Fig. 1: The optogenetic Akt1 system and experimental design of Optop-DIA.

a The optogenetic Akt1 system upon blue light activation. b Increased Akt1 phosphorylation after light illumination with co-expressed mCherry-CRY2-Akt1 and CIBN-GFP-CAAX constructs in HeLa CCL2 cells (Light intensity, 16 mW/cm²). c Live-cell imaging demonstrating that upon about 2 seconds blue light (488 nm laser) stimuli, Akt1 translocates to the plasma membrane.
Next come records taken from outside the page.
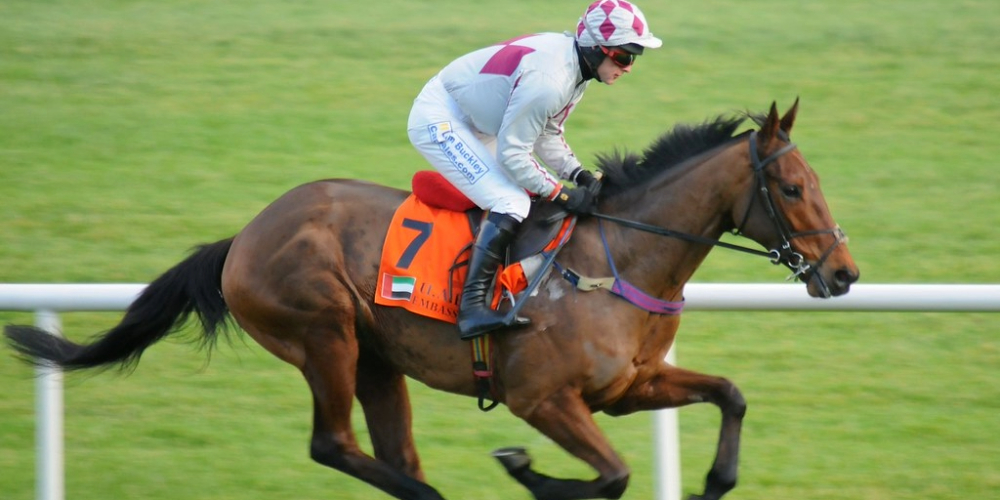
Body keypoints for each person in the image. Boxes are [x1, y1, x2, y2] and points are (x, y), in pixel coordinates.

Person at [407, 0, 662, 340]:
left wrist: (579, 175)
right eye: (624, 56)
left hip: (482, 121)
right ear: (596, 48)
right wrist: (563, 194)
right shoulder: (551, 82)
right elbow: (514, 155)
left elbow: (546, 133)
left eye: (634, 58)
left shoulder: (576, 68)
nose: (628, 67)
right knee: (512, 201)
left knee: (528, 193)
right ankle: (471, 308)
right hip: (442, 118)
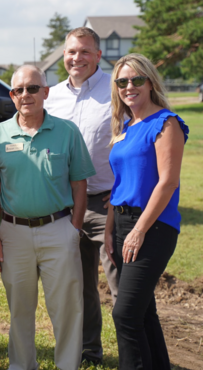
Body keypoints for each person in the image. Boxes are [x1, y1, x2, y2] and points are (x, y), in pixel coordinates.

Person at [0, 65, 96, 370]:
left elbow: (80, 183)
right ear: (11, 96)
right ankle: (21, 366)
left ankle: (68, 366)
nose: (26, 95)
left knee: (66, 308)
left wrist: (74, 228)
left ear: (46, 92)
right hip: (13, 232)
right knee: (20, 308)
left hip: (58, 228)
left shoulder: (67, 131)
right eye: (19, 90)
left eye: (32, 88)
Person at [106, 53, 189, 370]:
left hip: (153, 227)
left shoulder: (166, 124)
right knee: (142, 311)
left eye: (136, 79)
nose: (129, 86)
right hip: (123, 224)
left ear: (151, 82)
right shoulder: (126, 126)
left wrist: (138, 230)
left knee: (125, 313)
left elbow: (167, 183)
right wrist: (111, 231)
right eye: (122, 81)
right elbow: (120, 183)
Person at [44, 26, 117, 365]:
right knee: (79, 285)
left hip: (108, 203)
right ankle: (89, 350)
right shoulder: (52, 96)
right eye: (72, 51)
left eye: (85, 51)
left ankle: (139, 351)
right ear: (64, 55)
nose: (77, 58)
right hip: (66, 205)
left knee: (123, 284)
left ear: (98, 55)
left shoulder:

Green channel validating the CIBN-GFP-CAAX expression and ___location. d Light-induced Akt1 phosphorylation in optogenetic EA.hy 926 cells from 5 to 10 min and upon removal of light (light intensity, 2 mW/cm²). e Western blot of light intensity 0.01, 0.05, 0.1, 0.25, 0.5 to 1 mW/cm² induced Akt1 phosphorylation in transduced EA.hy 926 cells. In (b), (d), and (e), the exogenous Akt1 and p-Akt1 signals are marked by dark red vertical line. f Systemic graph showing phosphoproteomic experimental design with light blue bars indicating light exposure and black bars for dark. Phosphopeptide enrichment and phosphoproteomics-DIA were performed on collected cell lysates, resulting in excellent consistency of sensitivity between different samples among Akt1 activation groups. The peptide fragment level information is used in DIA-MS for phosphosite (P-site) detection and quantification. Center bars denote mean of phosphopeptide enrichment efficiency percentage in the right panel. g Akt1 pT308 across all the samples and Akt1 substrates phosphorylation levels profiled by Optop-DIA. Left panel: The extracted ion chromatography (XIC graph) from DIA analysis for pT308 is used to infer the quantitative changes between samples. In the XIC, the peak groups above the middle line denote the MS2 level ion traces (i.e., peptide fragments) for the phosphopeptide signature, whereas the peak groups below the middle line denote the MS1 level ion traces (i.e., isotopic m/z of the intact phosphopeptide). Middle and right panels: The XIC graphs for the other four Akt1 substrates based on respective phosphopeptide signatures. The arrows indicate the identical Akt1 activation conditions as illustrated for Akt1 pT308 in the left panel. For (f, g), n = 2 biologically independent samples. For (b, d, e), two times of WB experiments were repeated independently with similar results. Source data are provided as a Source data file.